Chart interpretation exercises
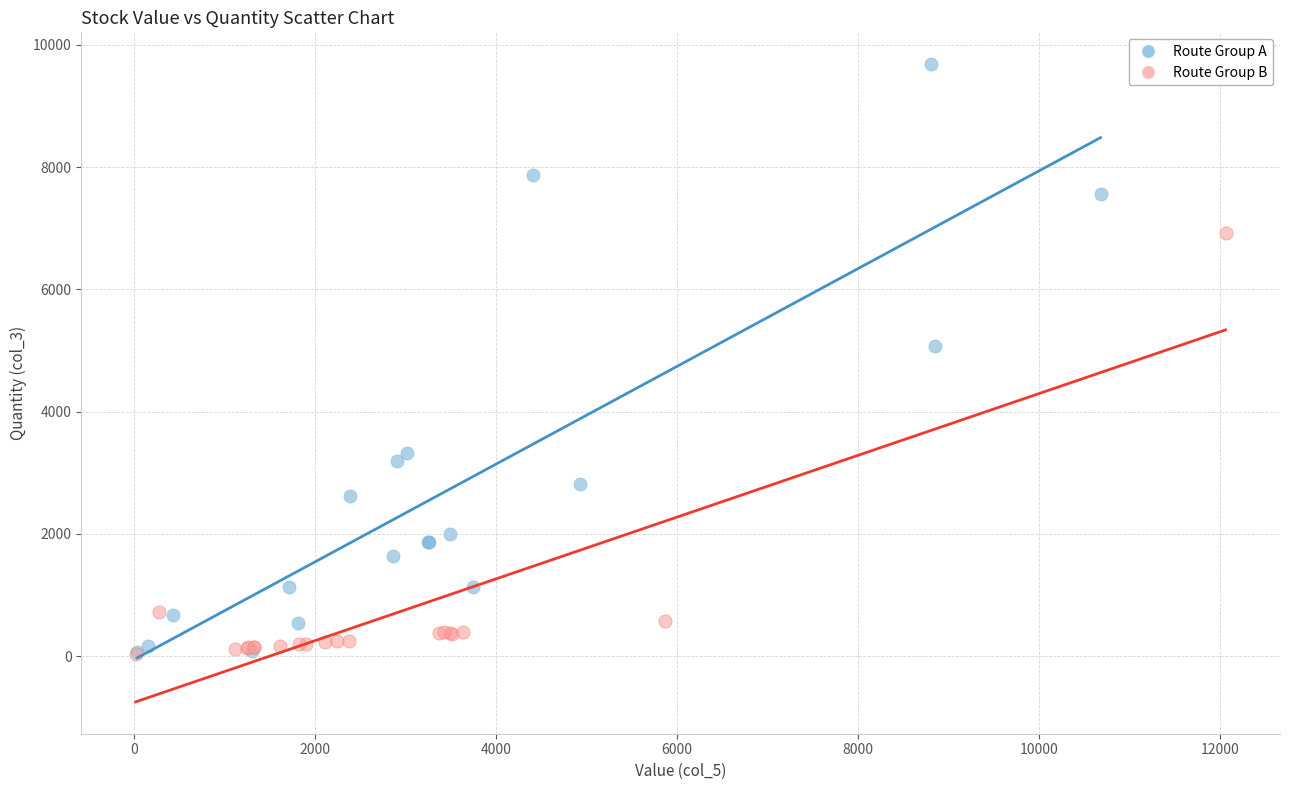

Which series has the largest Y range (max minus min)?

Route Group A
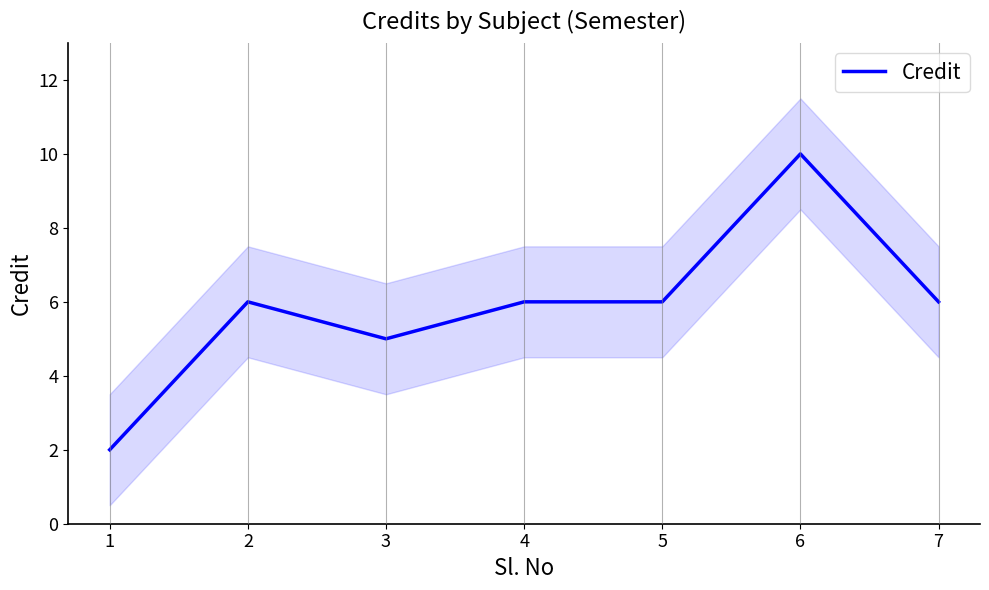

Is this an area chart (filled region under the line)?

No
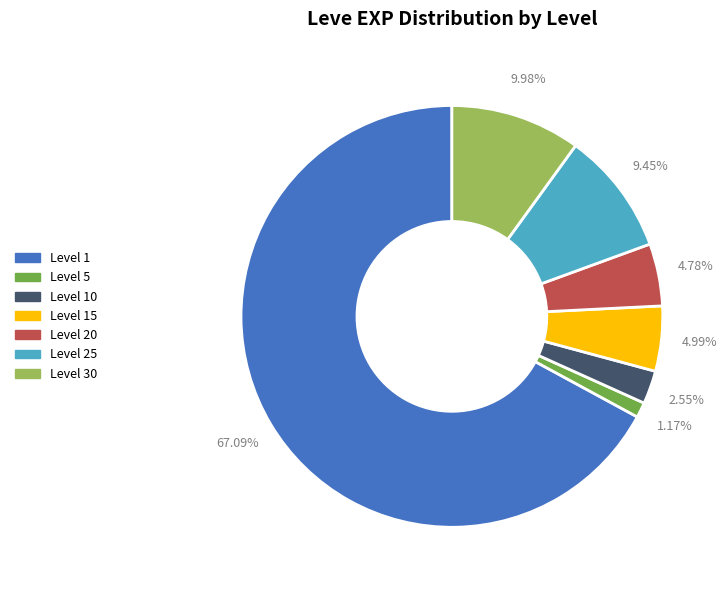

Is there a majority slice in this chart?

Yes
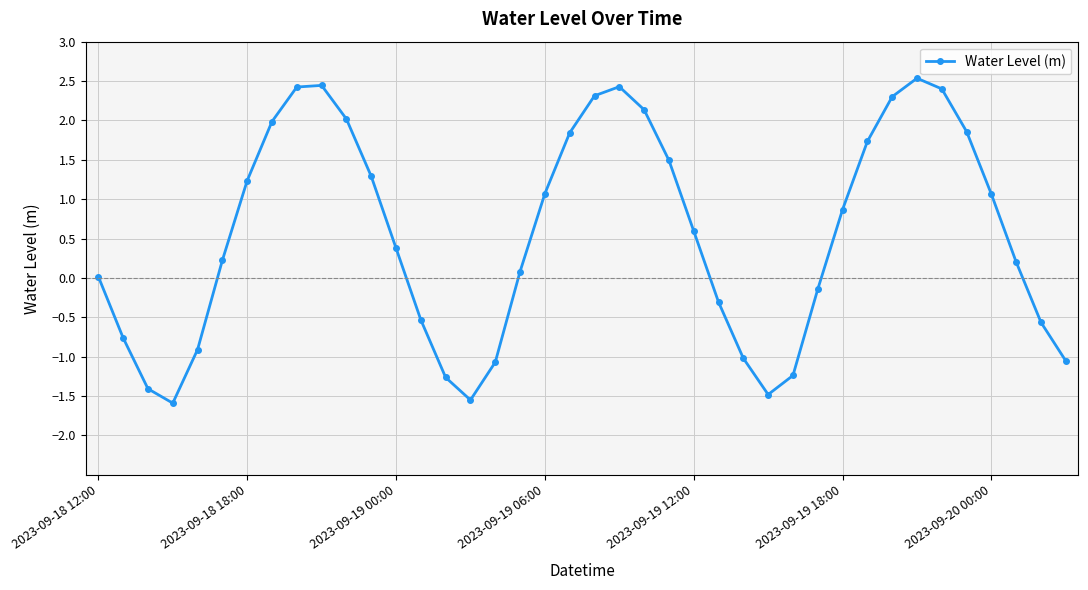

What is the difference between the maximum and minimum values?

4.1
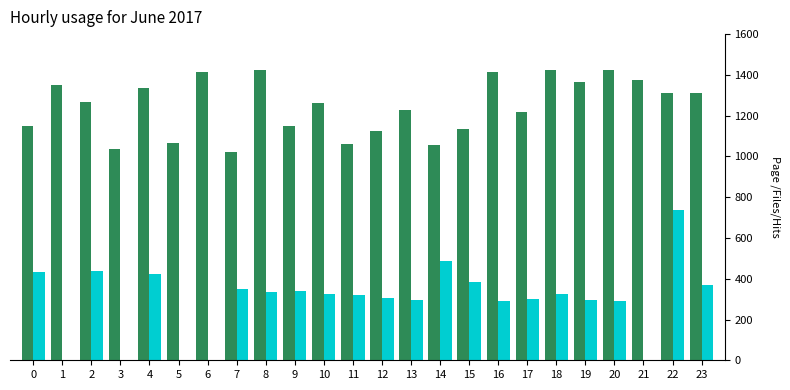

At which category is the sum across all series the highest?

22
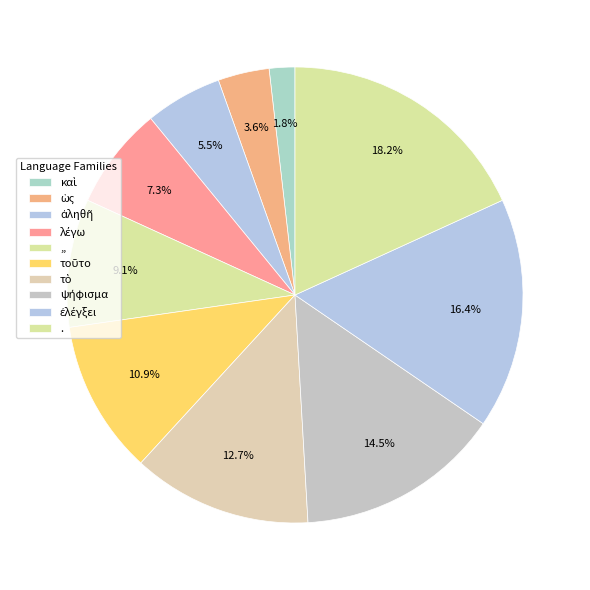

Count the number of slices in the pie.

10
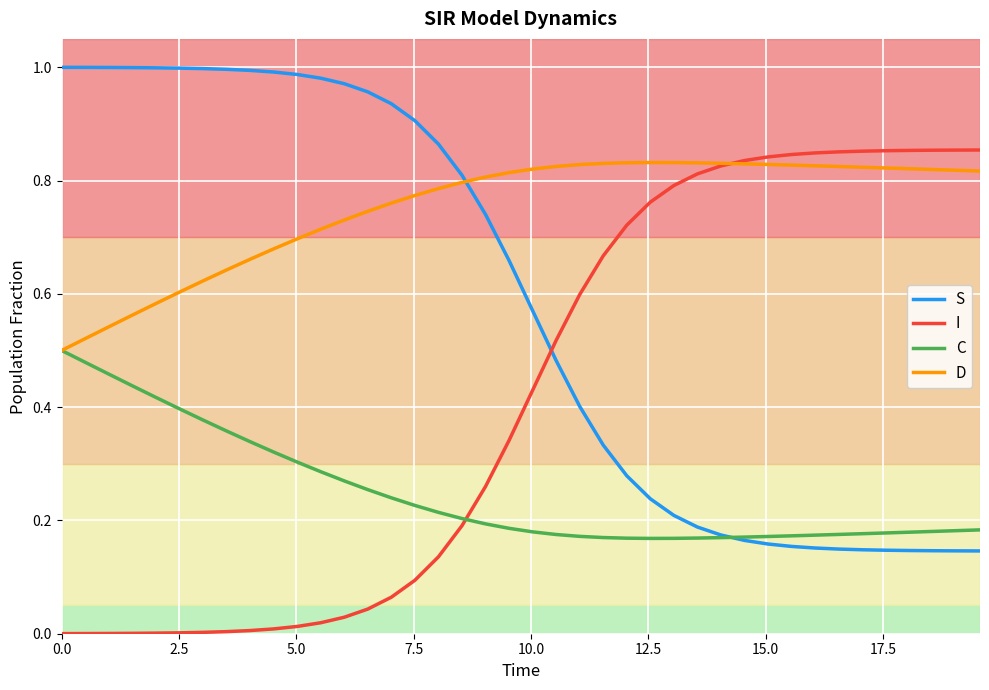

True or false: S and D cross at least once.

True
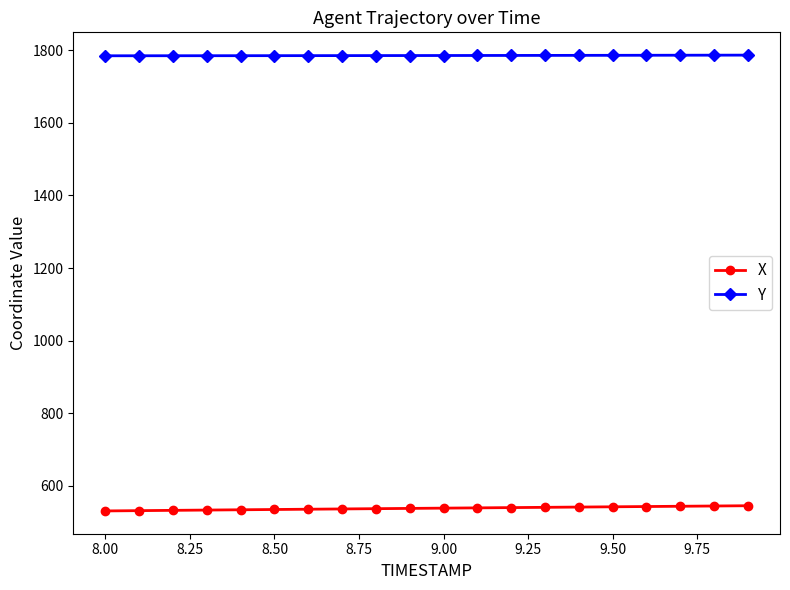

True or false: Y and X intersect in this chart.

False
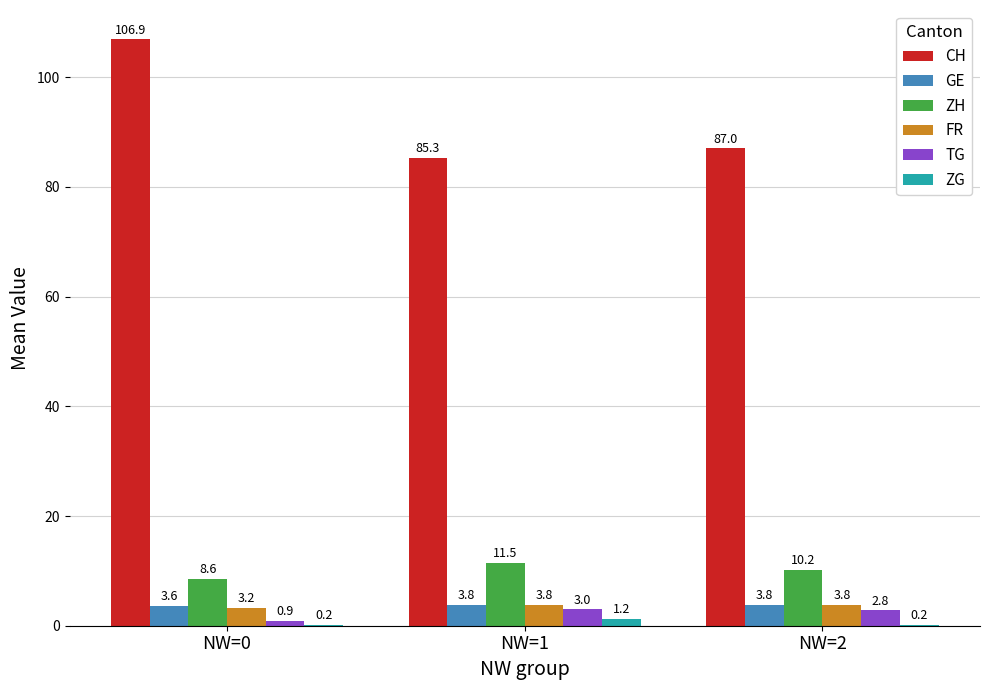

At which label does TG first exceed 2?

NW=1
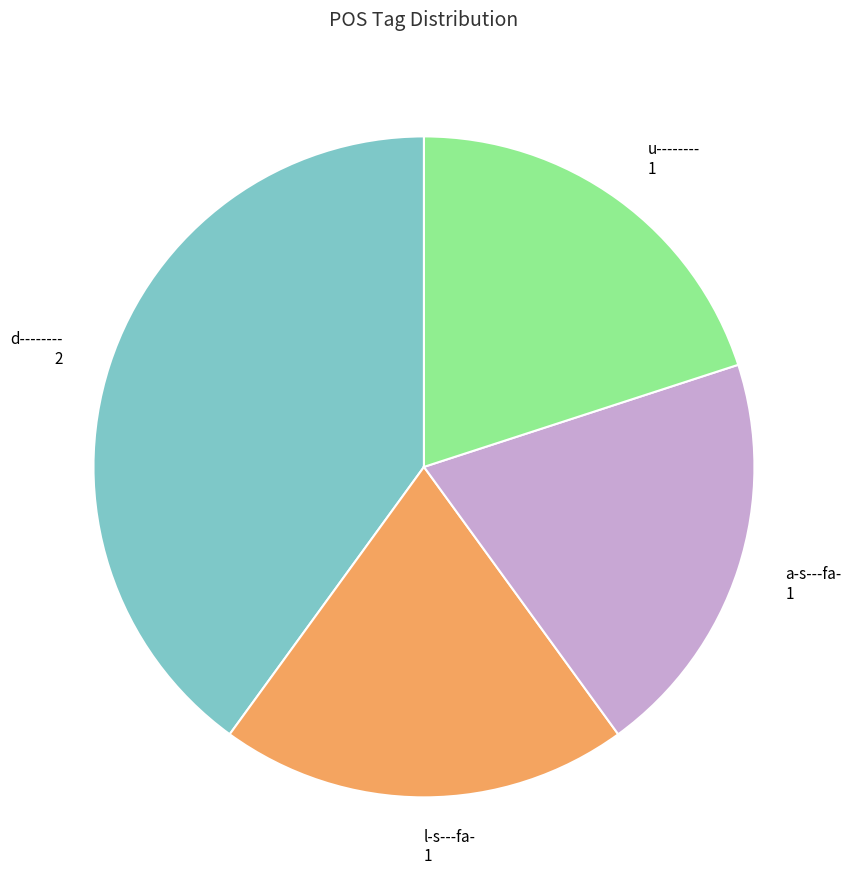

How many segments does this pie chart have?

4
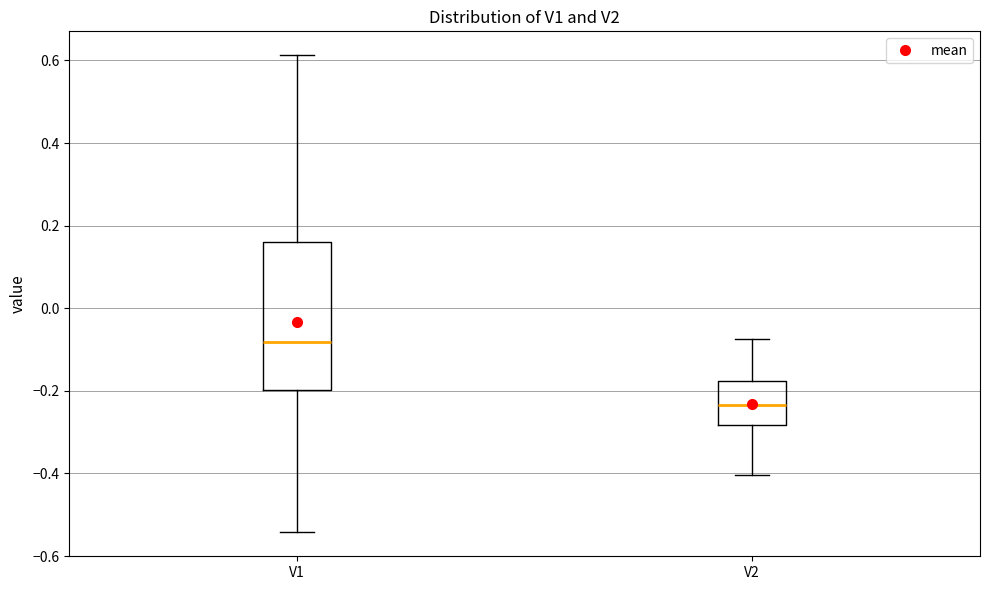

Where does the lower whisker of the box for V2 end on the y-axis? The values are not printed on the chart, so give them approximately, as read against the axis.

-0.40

> [What needs to be done] Copy out every line of text in the data above word for word, leaving out the pictures.

> [Exercise response]
Which series has the largest Y range (max minus min)?

Route Group A

Is this an area chart (filled region under the line)?

No

Is there a majority slice in this chart?

Yes

What is the difference between the maximum and minimum values?

4.1

At which category is the sum across all series the highest?

22

Count the number of slices in the pie.

10

True or false: S and D cross at least once.

True

True or false: Y and X intersect in this chart.

False

At which label does TG first exceed 2?

NW=1

How many segments does this pie chart have?

4

Where does the lower whisker of the box for V2 end on the y-axis? The values are not printed on the chart, so give them approximately, as read against the axis.

-0.40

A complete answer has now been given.